Un Algérien chrétien condamné à trois ans de prison ferme pour « atteinte à l'islam »
« Il a été interpellé, présenté au juge, et incarcéré le jour même. Le tout en l’espace de six heures, sans aucun avocat. Il n’y a pas eu de procès équitable ». Contacté par Middle East Eye, Saïd Salhi, vice-président de la Ligue algérienne pour la défense des droits de l’homme (LADDH) en est persuadé : « La justice, qui est une justice aux ordres, a voulu faire de Slimane Bouhafs un exemple ».
Mardi, cet Algérien de 49 ans, converti au christianisme, ex-policier, a été condamné à trois ans de prison ferme par la cour de Sétif (la ville d’où il est originaire, dans l’est de l’Algérie) pour « atteinte à l’islam et au prophète Mohammed ».
À l’origine de l’affaire : une publication sur Facebook dans laquelle il explique que le Prophète Mohammed « a perdu d’avance » face au Christ « qui incarne la paix et la vérité ».
Interpellé par le service de cybercriminalité de la gendarmerie le 31 juillet dernier, il a été condamné une première fois le 7 août à une peine de cinq ans de prison ferme et à une amende de 100 000 dinars (800 euros) pour « outrage au Prophète et dénigrement des principes et préceptes de l’islam ».
À ce moment-là, ses avocats ont fait appel et demandé l’annulation de la peine « au nom de la liberté d’expression et de culte », précise encore Saïd Salhi. « Car Slimane Bouhafs n’a fait qu’exprimer une opinion personnelle. »
« C’est la raison pour laquelle nous demandons l’abrogation de l’article 144 bis 2 du code pénal qui traite les questions d’offense à la religion et aux symboles de l’État et ouvre la voie à toutes les interprétations et à tous les abus », explique-t-il à MEE.
En mars dernier, c’est une jeune femme de 34 ans, habitant à Tlemcen (à l’ouest du pays), qui l’a appris à ses dépens. Zoulikha Belarbi avait partagé sur les réseaux sociaux un montage photo montrant le président Bouteflika et son frère Saïd entouré par un harem d’hommes et de femmes politiques pro-pouvoir. Elle a été condamnée à 100 000 dinars d’amende.
« Des cas comme ceux de Bouhafs ou Belarbi, il y en a beaucoup d’autres ! », assure Saïd Salhi. « De nombreux Algériens de confession musulmane mais de rite ahmadi et même des chiites font l’objet de poursuites. »
De religion, il en a aussi été question en août, lors de la publication du dernier rapport du département d’État américain sur la liberté de culte en Algérie. Aux critiques formulées sur les pratiques du gouvernement à l’égard des non-musulmans, le ministère des Affaires religieuses Mohamed Aïssa a rétorqué que « l’Algérie n’avait pas besoin de tierce partie pour la juger » et celui des Affaires étrangères, Ramtane Lamamra, a conclu à « une incompréhension de [notre] culture nationale ».

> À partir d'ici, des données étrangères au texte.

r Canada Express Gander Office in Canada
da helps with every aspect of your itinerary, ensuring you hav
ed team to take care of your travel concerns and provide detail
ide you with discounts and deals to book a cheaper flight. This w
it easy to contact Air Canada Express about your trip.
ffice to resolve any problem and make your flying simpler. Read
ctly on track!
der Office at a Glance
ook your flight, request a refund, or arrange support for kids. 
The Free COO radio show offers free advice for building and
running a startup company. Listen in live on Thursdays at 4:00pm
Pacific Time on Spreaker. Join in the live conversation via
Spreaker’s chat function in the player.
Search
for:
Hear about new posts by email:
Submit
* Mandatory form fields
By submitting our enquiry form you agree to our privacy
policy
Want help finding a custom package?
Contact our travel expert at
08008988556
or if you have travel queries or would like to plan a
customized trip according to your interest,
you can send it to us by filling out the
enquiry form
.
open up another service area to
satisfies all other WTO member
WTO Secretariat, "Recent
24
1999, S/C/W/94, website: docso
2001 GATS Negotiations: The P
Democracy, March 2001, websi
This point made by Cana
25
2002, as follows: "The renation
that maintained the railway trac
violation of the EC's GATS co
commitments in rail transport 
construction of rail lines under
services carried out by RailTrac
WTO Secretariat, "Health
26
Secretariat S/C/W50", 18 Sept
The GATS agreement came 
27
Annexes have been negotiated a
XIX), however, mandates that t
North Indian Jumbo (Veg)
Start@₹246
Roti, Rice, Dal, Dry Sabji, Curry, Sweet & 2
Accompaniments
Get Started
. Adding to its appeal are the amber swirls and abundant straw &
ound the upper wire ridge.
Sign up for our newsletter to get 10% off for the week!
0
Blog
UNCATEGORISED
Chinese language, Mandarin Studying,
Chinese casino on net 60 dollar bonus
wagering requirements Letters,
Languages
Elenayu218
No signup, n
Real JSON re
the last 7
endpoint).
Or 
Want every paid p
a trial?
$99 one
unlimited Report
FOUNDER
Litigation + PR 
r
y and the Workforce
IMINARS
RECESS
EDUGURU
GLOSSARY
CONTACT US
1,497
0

Dans un communiqué, Amnesty International rappelle que « la Constitution algérienne garantit la liberté de religion mais fait de l’islam la religion d’État. Des dispositions vagues figurant dans le code pénal et l’ordonnance 06-03 fixant les conditions et règles d'exercice des cultes autres que musulmans, une loi adoptée en 2006, ont été utilisées pour persécuter des personnes pour l’exercice pacifique de leur droit à la liberté d'expression, de religion et de conviction ».
Human Rights Watch (HRW) a appelé les autorités à « relâcher immédiatement Bouhafs » et à arrêter les poursuites en cas d'expression pacifique de points de vue religieux, politiques ou autres.
Le prochain cas médiatisé sera probablement celui de Mohamed Tamalt. Ce journaliste, ressortissant algéro-britannique, est incarcéré depuis le 27 juin. Au lendemain de son arrestation, le 27 juin, devant son domicile, il a comparu devant le ministère public à Alger.
Pour ses publications sur Facebook, dont une vidéo diffusée le 2 avril, présentant un poème subversif et des images du président Bouteflika, il a été condamné à deux ans de prison ferme et à une amende de 200 000 dinars (1 600 euros). Selon sa famille, il est aujourd’hui hospitalisé suite à une grève de la faim.